In Karigini National Park gaan we eerst naar het Oxen uitzichtspunt. Het is absoluut geweldig. Het is het oudste gesteente op aarde waarvan de oppervlakte te zien is. De volgende dag maken we een wandeling langs de Dales-kloof. We dalen erin af en zwemmen in een waterhole. Daarna lopen we in de kloof terug met veel klimmen over niveau 4 paden.
In Port Hedland zien we borden waarop een grote opruiming wordt aangekondigd voordat het cycloonseizoen aanbreekt. Het is een havenstad van waar ijzererts verscheept wordt.
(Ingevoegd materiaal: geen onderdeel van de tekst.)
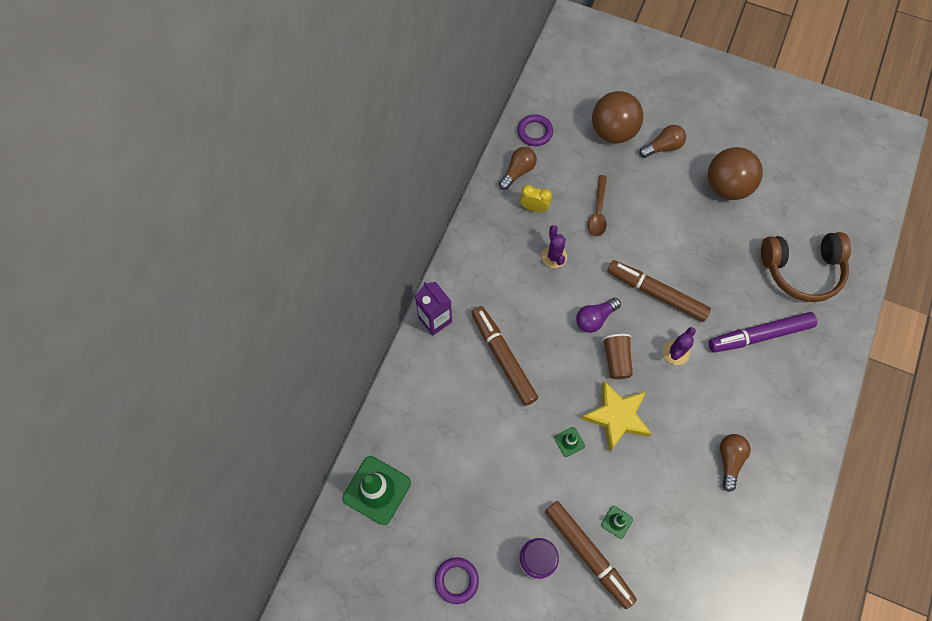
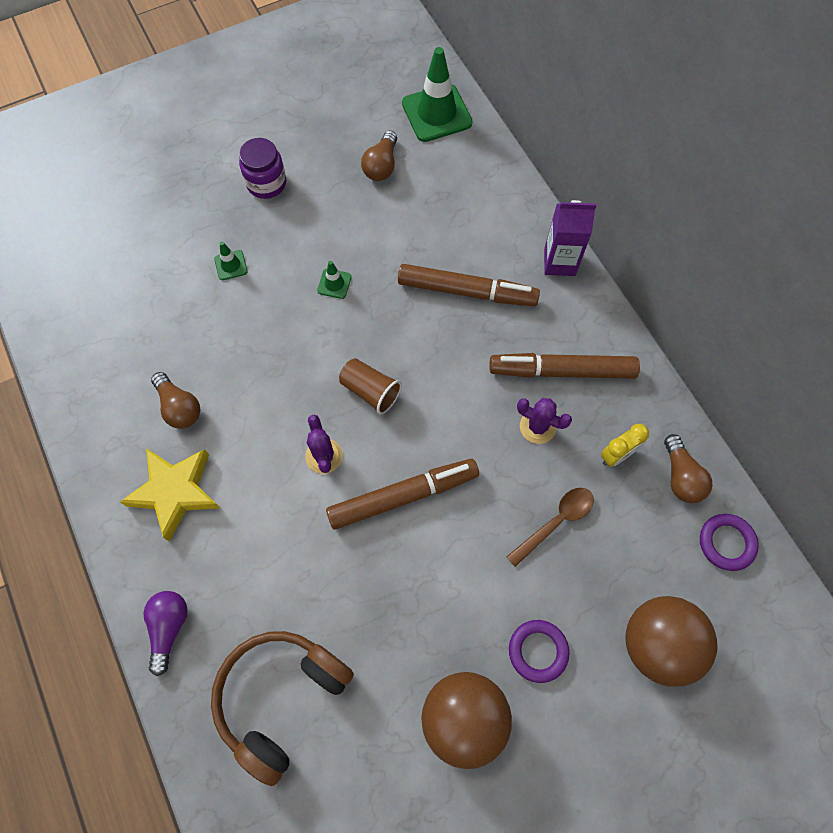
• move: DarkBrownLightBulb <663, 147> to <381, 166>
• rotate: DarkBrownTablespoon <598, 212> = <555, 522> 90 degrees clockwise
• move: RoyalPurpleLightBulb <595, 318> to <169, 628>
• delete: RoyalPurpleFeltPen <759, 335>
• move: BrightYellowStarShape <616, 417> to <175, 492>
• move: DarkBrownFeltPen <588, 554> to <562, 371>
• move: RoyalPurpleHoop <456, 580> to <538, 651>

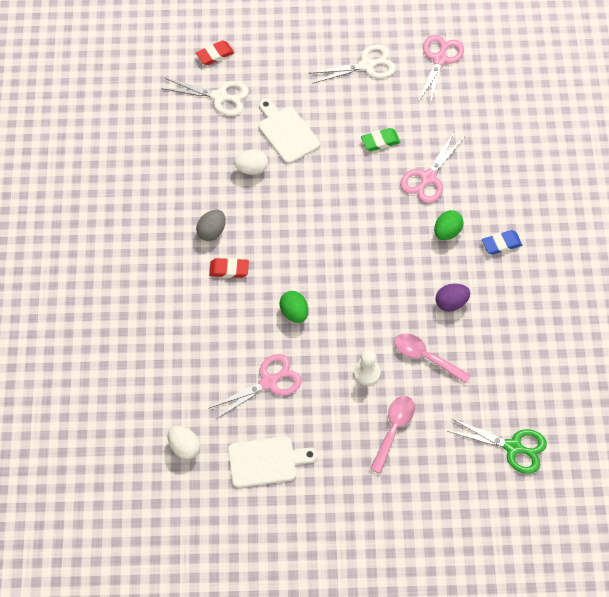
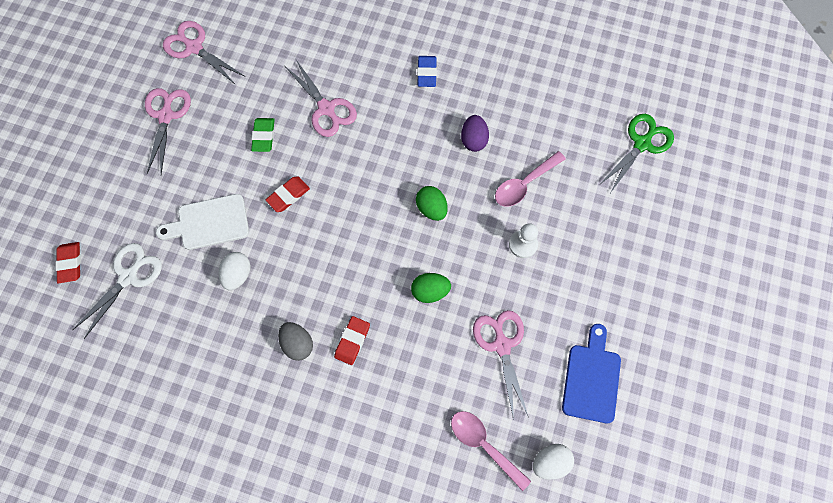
• recolor: SnowWhiteShears <366, 65> to PinkShears <166, 116>
• move: EmeraldEgg <447, 232> to <431, 208>
• move: PinkTablespoon <394, 429> to <483, 444>
• recolor: SnowWhiteCuttingBoard <266, 461> to RoyalBlueCuttingBoard <591, 379>
• insert: CrimsonPencilEraser <288, 195>

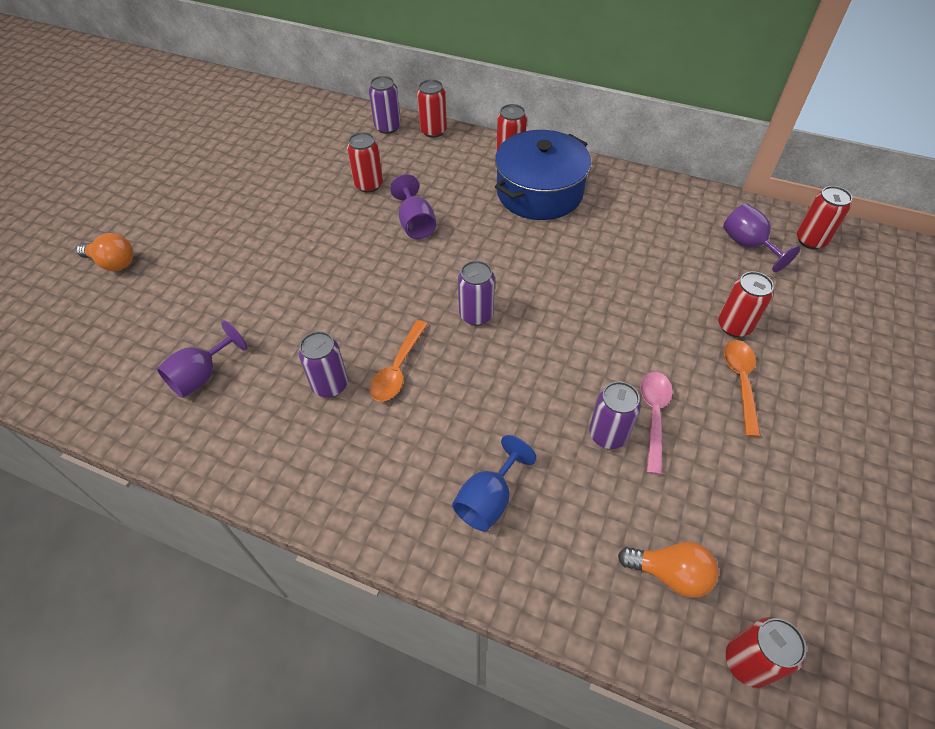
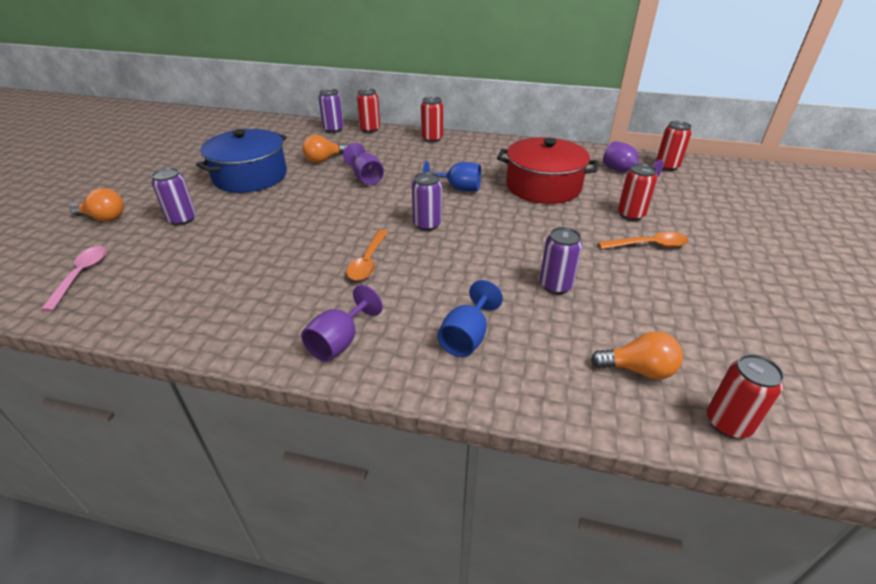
• move: RoyalBluePot <539, 192> to <250, 176>
• replace: CrimsonCan <369, 185> to OrangeLightBulb <324, 159>
• move: RoyalPurpleChalice <202, 375> to <340, 342>
• move: RoyalPurpleCan <330, 385> to <182, 219>
• rotate: OrangeTablespoon <740, 382> = <648, 245> 90 degrees clockwise
• move: PinkTablespoon <654, 416> to <81, 275>
• insert: CrimsonPot <543, 186>
• insert: RoyalBlueChalice <458, 188>

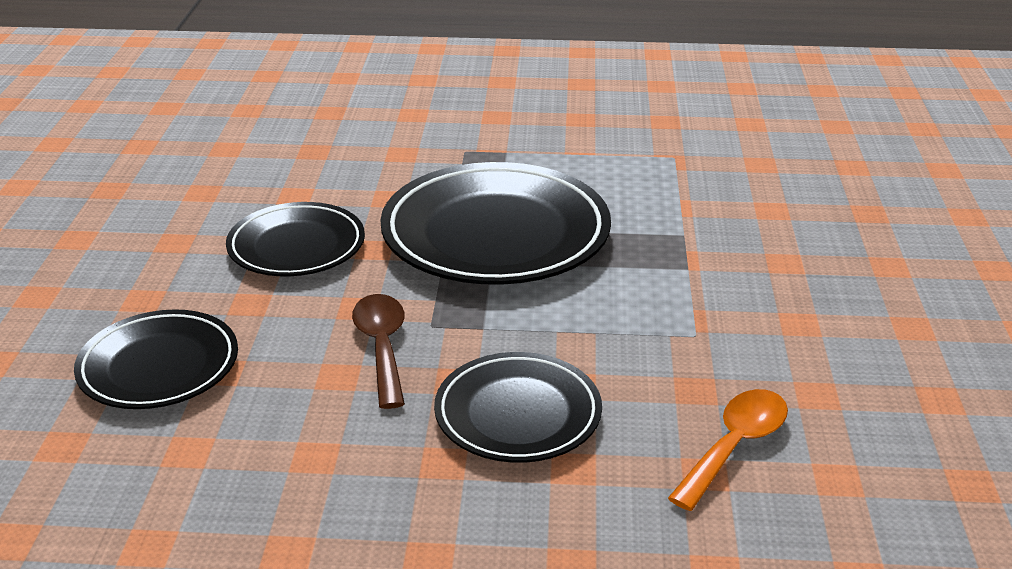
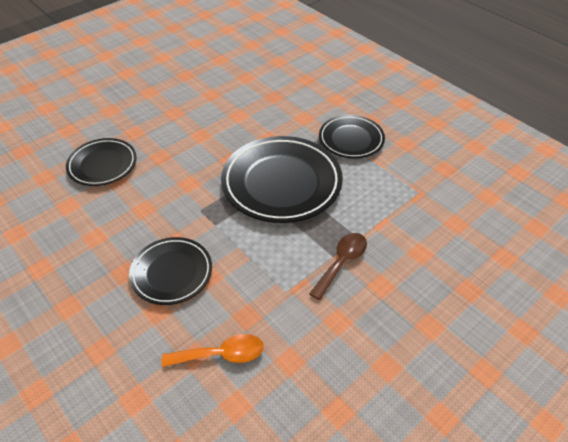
• move: JetBlackDinnerPlate <296, 247> to <351, 140>
• move: DarkBrownTablespoon <382, 347> to <341, 262>

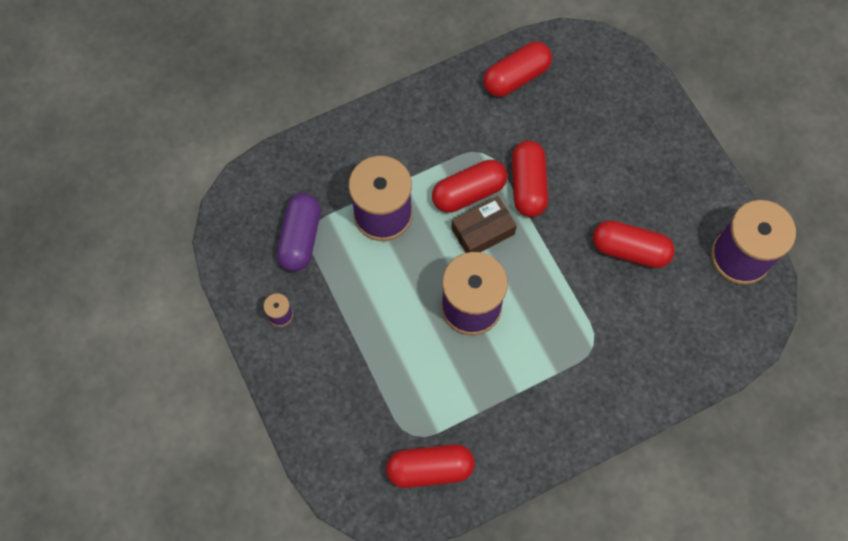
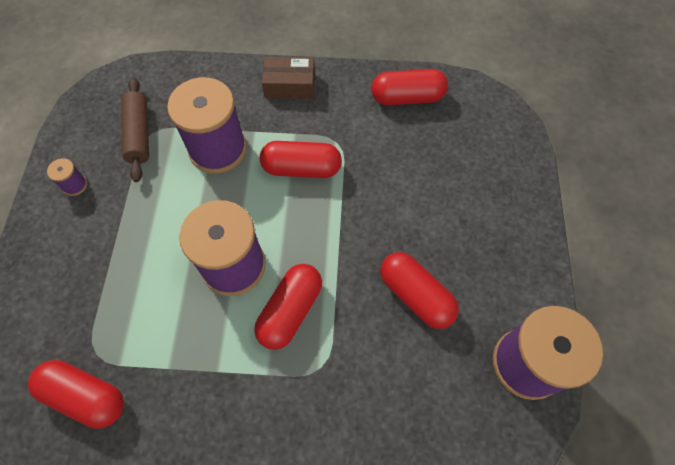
• move: CrimsonPillShape <528, 185> to <290, 311>
• replace: RoyalPurplePillShape <301, 238> to DarkBrownDoughRoller <139, 134>
• move: DarkBrownParcel <483, 231> to <290, 85>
De hele dag zien we road trains, vrachtwagens met vier en soms zelfs vijf aanhangers. ‘s avonds lijken het slangen die door het land kruipen.
De Kimberley
Het landschap onderweg naar Broome, bekend van de kamelen op het strand, is redelijk groen maar varieert van volkomen vlak zonder bomen of struiken tot laag struikgewas. Helaas geen kameel te zien. We hangen een dag rond, kijken wat rond in het winkelcentrum en Jan gaat naar de kapper terwijl de airco gerepareerd wordt.
De weg richting Darwin is een mooie route met veel baobabs en termietenheuvels. Overdag wordt het weer 42 graden dus we zijn blij dat de airco het nu doet. Het landschap wordt gevarieerder met rotsen die plotseling uit het vlakke land oprijzen, droge rivierbeddingen en allerlei soorten bomen die er prachtig uitzien in het late zonlicht. We zien ontelbaar veel termietenheuvels en eindigen op een parkeerplaats langs de hoofdweg die een parkcamping had kunnen zijn. We proberen ons voor te stellen hoe het landschap eruit ziet als die brede, droge rivierbeddingen kolkende watermassa’s worden en als de vlaktes met peilstokken echt onder water staan.
In Wyndham kamperen we naast een 2000 jaar oude baobab. Direct na zonsopgang gaan we naar de vogeldrinkplaats op de camping. We zien een stuk of 12 nieuwe soorten, waaronder een gouldian finch, de beroemde vogel van deze plek. Onderweg verder komen we langs de Grotto, een waterhole waar je kunt zwemmen nadat je 144 treden naar beneden bent gegaan. Omdat we geen zin hebben in 144 treden omhoog bij deze temperatuur na het zwemmen laten we dat maar zitten.
Indruk
Western Australia is een aantrekkelijk deel van Australië. Het landschap is mooi en de contacten zijn afwisselender. De “grey nomads” die verder gaan dan de pendel Queensland in de winter – South Australia in de zomer zijn avonturiers naar Australische maatstaven en de discussie gaat verder “amazing”. Het leidt tot leuke contacten bij kampvuren en
“billie tea & dumpers” (Australisch thee met brood in de bush). Het valt ook op dat mensen er gezonder uitzien. Er is in elk geval minder overgewicht, maar er zijn nog wel veel tatoeages.